25 March – 29 May 2010
Born in 1941 in France, Château-Arnoux-Saint-Auban (Alpes de Haute Provence)

Bernar Venet starts very early reflecting on the artistic creation and multiplies experiments on the shape, the concept and the material. In Nice, He quickly makes friends with Arman and the members of the New Realism who invite him to exhibit with them. In 1966, Bernar Venet settles down in New York, and his works takes a new orientation when confronted with the artists of the Minimal Art. The inclination of Bernar Venet to » intellectual abstraction » leads him quite naturally to the Conceptual Art. In 1970, he stops his activity for a while to dedicate himself to theory, he teaches at The Sorbonne and gives conferences throughout the world.

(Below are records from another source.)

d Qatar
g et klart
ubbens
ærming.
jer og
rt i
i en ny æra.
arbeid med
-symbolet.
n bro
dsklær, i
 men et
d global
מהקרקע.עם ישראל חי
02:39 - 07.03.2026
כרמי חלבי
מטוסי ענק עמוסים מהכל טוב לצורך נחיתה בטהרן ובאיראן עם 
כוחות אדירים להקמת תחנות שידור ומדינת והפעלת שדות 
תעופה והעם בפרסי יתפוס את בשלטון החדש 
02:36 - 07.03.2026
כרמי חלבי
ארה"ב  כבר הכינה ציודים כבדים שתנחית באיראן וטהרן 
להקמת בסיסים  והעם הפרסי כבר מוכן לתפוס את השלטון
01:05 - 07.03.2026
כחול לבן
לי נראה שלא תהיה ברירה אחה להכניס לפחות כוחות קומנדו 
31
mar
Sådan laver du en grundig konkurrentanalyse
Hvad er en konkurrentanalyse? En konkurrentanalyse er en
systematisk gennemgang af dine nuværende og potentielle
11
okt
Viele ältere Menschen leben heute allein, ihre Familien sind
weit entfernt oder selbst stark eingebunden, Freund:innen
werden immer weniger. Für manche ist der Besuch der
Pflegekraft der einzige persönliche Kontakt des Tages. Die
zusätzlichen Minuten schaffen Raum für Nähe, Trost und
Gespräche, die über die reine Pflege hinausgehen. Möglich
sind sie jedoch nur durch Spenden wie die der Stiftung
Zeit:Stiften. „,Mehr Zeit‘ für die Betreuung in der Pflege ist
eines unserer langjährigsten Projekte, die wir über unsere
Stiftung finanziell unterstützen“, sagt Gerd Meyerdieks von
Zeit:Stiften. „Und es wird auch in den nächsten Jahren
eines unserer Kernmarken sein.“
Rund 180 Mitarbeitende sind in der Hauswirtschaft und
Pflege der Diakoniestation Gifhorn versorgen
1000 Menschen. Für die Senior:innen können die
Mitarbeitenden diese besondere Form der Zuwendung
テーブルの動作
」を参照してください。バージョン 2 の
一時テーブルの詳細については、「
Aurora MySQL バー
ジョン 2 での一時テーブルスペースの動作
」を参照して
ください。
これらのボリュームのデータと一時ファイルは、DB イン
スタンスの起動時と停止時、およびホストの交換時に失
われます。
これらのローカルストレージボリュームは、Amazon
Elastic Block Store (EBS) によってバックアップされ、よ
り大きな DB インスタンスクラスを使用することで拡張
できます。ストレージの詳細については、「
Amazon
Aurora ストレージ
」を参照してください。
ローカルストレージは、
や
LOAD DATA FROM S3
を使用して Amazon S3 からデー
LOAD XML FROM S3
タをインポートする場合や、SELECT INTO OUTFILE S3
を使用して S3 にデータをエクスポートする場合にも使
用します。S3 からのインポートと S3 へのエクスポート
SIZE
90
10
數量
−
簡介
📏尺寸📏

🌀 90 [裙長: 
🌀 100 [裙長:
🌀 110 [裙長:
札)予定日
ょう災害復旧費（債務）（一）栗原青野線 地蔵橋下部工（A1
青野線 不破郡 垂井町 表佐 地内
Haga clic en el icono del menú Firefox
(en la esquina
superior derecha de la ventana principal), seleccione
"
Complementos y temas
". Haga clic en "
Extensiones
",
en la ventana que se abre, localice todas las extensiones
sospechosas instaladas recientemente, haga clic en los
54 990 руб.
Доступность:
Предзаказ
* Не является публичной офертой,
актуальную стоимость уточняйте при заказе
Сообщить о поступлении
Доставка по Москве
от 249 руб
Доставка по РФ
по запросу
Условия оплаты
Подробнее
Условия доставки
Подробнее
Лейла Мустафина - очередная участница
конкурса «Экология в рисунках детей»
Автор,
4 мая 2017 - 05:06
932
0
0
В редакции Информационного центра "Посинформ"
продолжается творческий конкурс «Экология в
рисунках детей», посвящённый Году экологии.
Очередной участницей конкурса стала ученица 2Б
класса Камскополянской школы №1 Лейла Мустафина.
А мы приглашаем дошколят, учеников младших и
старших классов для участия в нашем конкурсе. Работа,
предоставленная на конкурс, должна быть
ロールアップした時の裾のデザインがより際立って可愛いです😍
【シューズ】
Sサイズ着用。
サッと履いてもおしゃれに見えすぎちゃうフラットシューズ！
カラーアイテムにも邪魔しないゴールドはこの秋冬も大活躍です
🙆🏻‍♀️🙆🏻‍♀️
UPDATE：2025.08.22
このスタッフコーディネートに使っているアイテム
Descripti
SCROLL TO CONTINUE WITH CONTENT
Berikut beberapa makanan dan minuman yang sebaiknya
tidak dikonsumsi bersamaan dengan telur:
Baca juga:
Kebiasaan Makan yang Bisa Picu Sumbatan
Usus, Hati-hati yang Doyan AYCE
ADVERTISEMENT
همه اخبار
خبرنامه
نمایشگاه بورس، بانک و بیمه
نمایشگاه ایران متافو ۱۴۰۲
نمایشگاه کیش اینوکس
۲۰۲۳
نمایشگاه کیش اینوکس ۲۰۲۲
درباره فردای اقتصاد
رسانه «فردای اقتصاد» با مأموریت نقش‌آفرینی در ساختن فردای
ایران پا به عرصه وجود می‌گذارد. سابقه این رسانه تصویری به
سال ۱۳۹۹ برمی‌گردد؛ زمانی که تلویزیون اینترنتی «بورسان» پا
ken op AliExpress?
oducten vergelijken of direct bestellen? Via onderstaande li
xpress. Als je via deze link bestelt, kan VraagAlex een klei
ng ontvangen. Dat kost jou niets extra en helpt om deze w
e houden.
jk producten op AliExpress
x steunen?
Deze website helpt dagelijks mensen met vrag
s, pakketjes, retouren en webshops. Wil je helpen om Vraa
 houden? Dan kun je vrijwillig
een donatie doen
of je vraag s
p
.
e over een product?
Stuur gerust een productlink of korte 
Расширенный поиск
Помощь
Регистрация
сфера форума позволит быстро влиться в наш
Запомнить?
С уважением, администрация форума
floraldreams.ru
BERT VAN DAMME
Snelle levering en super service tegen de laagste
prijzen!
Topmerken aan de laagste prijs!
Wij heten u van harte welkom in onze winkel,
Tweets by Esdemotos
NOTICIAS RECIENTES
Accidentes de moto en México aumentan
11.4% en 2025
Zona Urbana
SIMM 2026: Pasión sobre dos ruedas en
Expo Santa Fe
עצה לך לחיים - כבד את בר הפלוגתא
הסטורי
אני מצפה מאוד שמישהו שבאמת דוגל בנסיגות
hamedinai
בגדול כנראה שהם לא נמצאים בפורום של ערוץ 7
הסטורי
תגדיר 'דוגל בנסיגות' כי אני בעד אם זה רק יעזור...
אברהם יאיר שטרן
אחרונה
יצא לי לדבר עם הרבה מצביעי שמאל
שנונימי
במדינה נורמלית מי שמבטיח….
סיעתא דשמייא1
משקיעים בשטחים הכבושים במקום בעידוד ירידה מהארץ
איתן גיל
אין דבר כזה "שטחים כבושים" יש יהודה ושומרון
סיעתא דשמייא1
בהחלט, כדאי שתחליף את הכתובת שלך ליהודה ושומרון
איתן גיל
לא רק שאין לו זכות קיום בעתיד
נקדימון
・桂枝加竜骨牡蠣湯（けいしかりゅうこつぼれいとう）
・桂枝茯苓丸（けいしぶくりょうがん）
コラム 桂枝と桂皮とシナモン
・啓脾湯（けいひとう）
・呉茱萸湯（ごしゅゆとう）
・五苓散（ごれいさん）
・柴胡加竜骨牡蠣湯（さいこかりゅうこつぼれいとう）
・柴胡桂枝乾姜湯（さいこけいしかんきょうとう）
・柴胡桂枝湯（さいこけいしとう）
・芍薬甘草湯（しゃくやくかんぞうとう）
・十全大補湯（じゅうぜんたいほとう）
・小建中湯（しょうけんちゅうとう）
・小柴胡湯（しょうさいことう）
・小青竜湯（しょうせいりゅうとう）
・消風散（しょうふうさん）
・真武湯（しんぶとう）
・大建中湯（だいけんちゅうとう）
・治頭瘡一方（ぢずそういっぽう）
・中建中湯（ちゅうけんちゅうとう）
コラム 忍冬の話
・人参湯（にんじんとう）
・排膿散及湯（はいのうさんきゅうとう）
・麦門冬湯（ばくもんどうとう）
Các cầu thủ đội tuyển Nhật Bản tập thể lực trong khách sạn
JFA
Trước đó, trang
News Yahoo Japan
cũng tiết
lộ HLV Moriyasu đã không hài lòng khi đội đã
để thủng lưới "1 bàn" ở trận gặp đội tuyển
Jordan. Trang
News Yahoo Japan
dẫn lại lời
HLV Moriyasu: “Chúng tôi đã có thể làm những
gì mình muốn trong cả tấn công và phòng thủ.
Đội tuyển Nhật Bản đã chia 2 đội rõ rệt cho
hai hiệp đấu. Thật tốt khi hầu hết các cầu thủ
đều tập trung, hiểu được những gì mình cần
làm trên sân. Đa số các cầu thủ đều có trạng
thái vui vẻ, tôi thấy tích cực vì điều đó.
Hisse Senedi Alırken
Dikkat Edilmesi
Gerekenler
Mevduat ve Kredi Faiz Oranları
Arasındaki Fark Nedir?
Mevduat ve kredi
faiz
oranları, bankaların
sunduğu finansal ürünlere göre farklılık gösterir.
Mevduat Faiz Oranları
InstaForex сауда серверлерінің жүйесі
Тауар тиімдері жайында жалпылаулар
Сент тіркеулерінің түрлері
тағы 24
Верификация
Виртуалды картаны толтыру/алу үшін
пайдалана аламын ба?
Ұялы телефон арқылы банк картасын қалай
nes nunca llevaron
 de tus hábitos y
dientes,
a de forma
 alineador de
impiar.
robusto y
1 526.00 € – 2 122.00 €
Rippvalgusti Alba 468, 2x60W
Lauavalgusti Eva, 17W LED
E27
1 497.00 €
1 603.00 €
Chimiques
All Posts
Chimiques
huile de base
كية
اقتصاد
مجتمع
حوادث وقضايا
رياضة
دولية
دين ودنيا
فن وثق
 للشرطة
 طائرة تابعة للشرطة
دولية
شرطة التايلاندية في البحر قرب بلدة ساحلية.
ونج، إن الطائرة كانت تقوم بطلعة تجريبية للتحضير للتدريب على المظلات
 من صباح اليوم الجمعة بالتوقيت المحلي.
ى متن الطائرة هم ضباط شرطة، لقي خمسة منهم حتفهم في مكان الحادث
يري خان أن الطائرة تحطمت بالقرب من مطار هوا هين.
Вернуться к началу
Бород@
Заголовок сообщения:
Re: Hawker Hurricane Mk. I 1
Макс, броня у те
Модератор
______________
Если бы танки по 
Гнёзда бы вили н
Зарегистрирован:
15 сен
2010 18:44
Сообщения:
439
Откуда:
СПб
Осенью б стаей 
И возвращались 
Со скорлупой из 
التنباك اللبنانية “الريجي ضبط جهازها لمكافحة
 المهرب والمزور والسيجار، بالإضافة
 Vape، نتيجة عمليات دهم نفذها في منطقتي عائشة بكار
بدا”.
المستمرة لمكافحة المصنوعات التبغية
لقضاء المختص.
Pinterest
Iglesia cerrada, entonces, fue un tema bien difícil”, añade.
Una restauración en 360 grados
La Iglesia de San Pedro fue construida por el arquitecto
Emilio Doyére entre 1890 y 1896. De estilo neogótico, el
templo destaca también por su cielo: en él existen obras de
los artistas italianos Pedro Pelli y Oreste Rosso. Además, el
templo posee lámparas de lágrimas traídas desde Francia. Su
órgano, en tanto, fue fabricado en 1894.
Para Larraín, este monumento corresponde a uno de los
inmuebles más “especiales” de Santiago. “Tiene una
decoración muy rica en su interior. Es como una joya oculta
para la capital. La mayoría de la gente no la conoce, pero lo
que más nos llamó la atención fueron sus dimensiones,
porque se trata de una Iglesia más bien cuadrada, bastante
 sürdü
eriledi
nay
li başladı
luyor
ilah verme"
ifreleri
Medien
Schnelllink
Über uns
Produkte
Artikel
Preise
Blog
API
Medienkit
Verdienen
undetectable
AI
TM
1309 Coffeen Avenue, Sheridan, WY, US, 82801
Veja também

It is at the end of the 70s when he applies his rules to his monumental sculptures. His works is then already widely recognized, and he participates in the most prestigious international exhibitions. Rewarded by numerous prizes and honored with several official titles, he is considered among the most important contemporary artists.

The artwork Collapse 24 Arcs which will be shown at the Gallery Pièce Unique is symbolic of the approach of Bernar Venet. The artist proposes once again, the short-lived as possible parameter in a work which will be recreated every time, by insisting on its provisory and temporary nature. He brings in the principle of uncertainty. His aim is, as he already formulated it about works realized before, to free the sculpture from the constraints of the composition and to criticize the utopian principle of an ideal order. These works made of curved lines (connected to geometry) presented on the ground in a disordered –chaotic- way, are, as far as he is concerned, the best examples of a commitment which consists in developing an opened system where we stop seeing things compartmentalized, cut up, with hermetic borders, and where he proposes interrelations.

With a sobriety of means, it is his way to react brutally to the academicism of the square, the cube or the monochrome, this bequeathed inheritance of Malevitch or Mondrian which, according to the artist, « gets out of breath lazily in its nth variation, in its blind faith in an ideal order « .

This installation consists of 24 Corten arcs. These arcs, recurrent in the works of the artist, are presented here as abandoned, intermingled in a chaotic disorder, as after an unforeseen event, the one of a disintegration, of a « collapse ».